• **RECORDED DATA**:
========================================================================

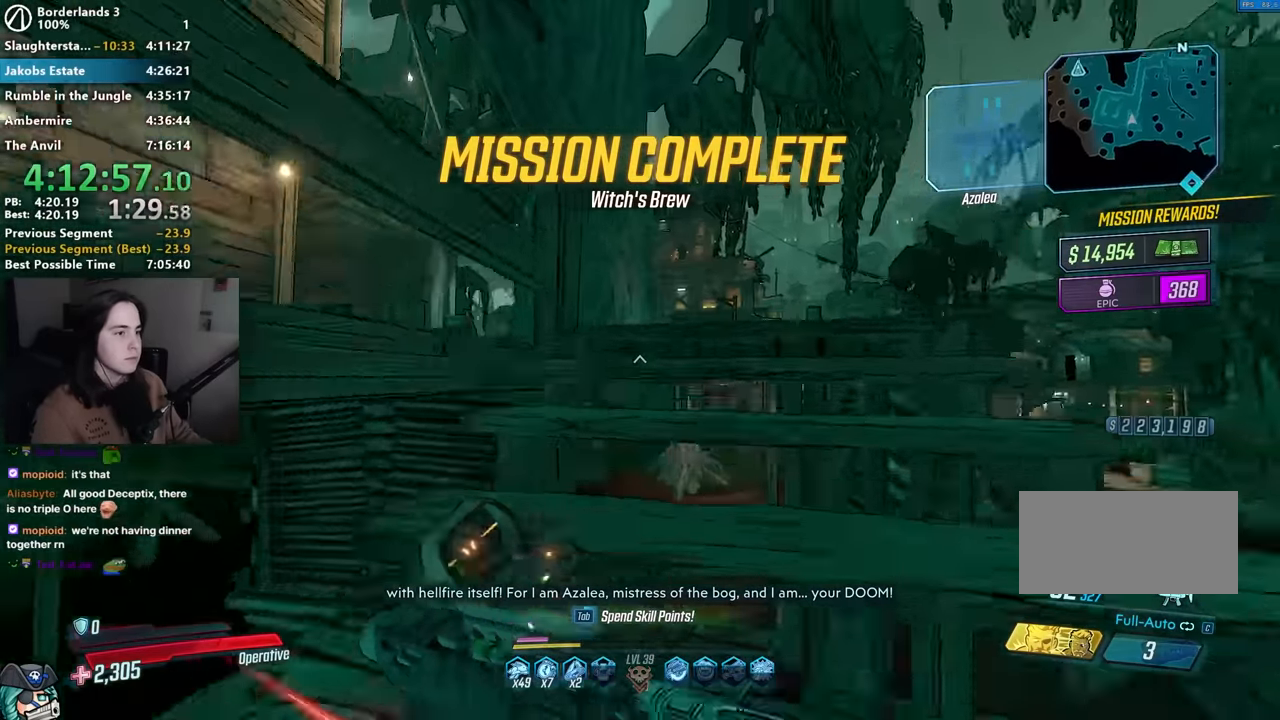
{"keys": ["w"], "mouse": [], "events": [[334, "d", "down"], [384, "d", "up"]]}
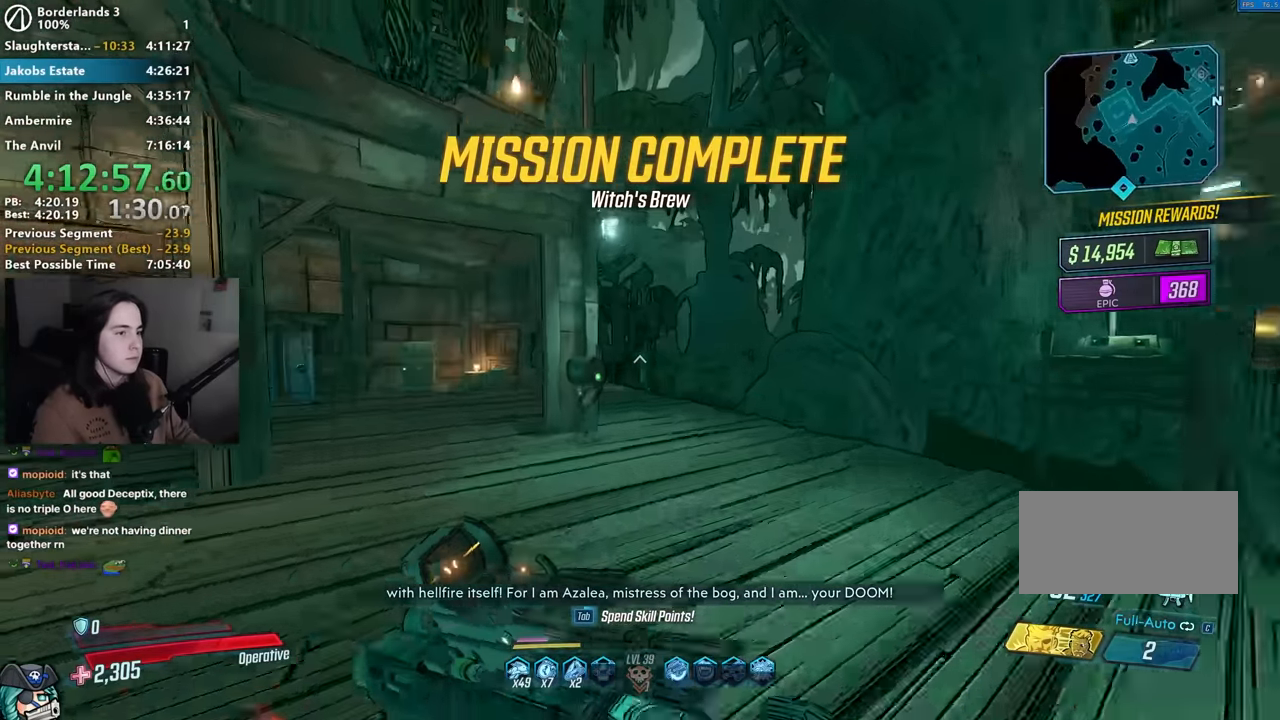
{"keys": ["w"], "mouse": [], "events": [[117, "d", "down"], [167, "d", "up"]]}
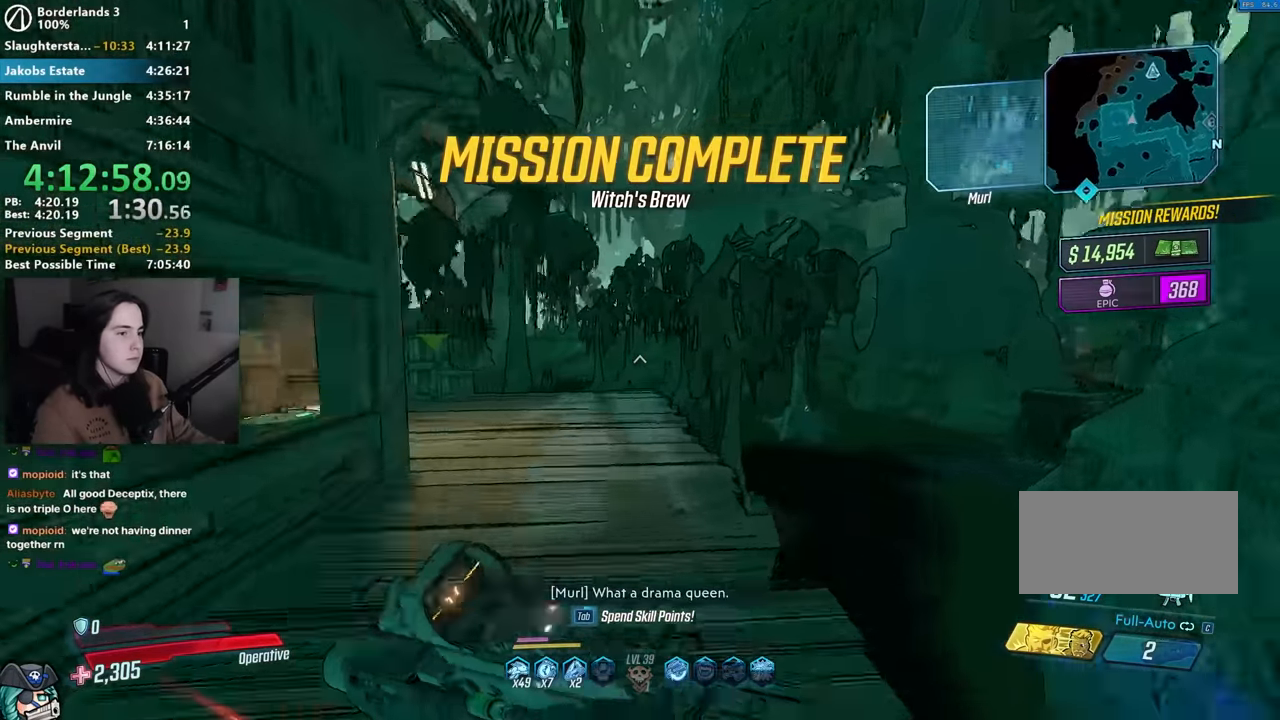
{"keys": ["d", "w"], "mouse": [], "events": [[184, "d", "down"], [284, "a", "down"], [367, "a", "up"]]}
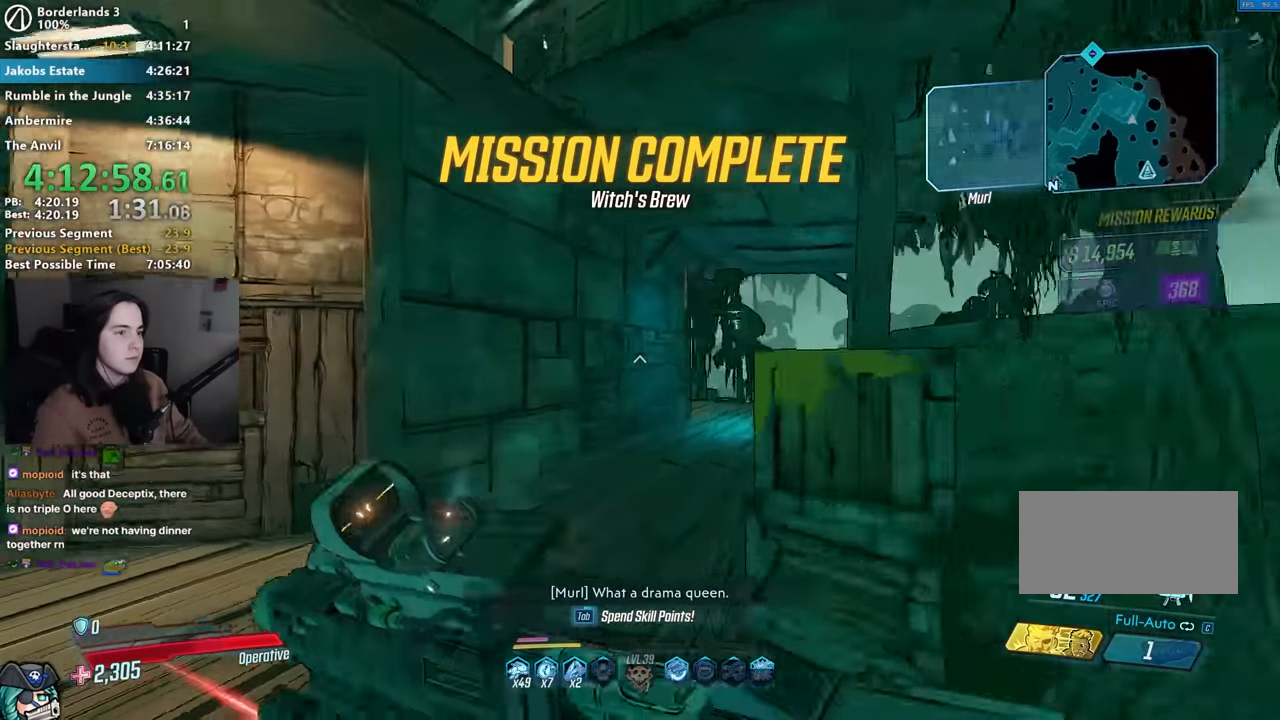
{"keys": ["d"], "mouse": [], "events": [[17, "a", "down"], [67, "d", "up"], [100, "a", "up"], [150, "w", "up"], [334, "a", "down"], [384, "a", "up"], [434, "d", "down"]]}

========================================================================

• **DIRECTIONS**:
Retype the whole listing. Keep every word exact but include no pictures.

• **TASK RESPONSE**:
{"keys": ["w"], "mouse": [], "events": [[334, "d", "down"], [384, "d", "up"]]}
{"keys": ["w"], "mouse": [], "events": [[117, "d", "down"], [167, "d", "up"]]}
{"keys": ["d", "w"], "mouse": [], "events": [[184, "d", "down"], [284, "a", "down"], [367, "a", "up"]]}
{"keys": ["d"], "mouse": [], "events": [[17, "a", "down"], [67, "d", "up"], [100, "a", "up"], [150, "w", "up"], [334, "a", "down"], [384, "a", "up"], [434, "d", "down"]]}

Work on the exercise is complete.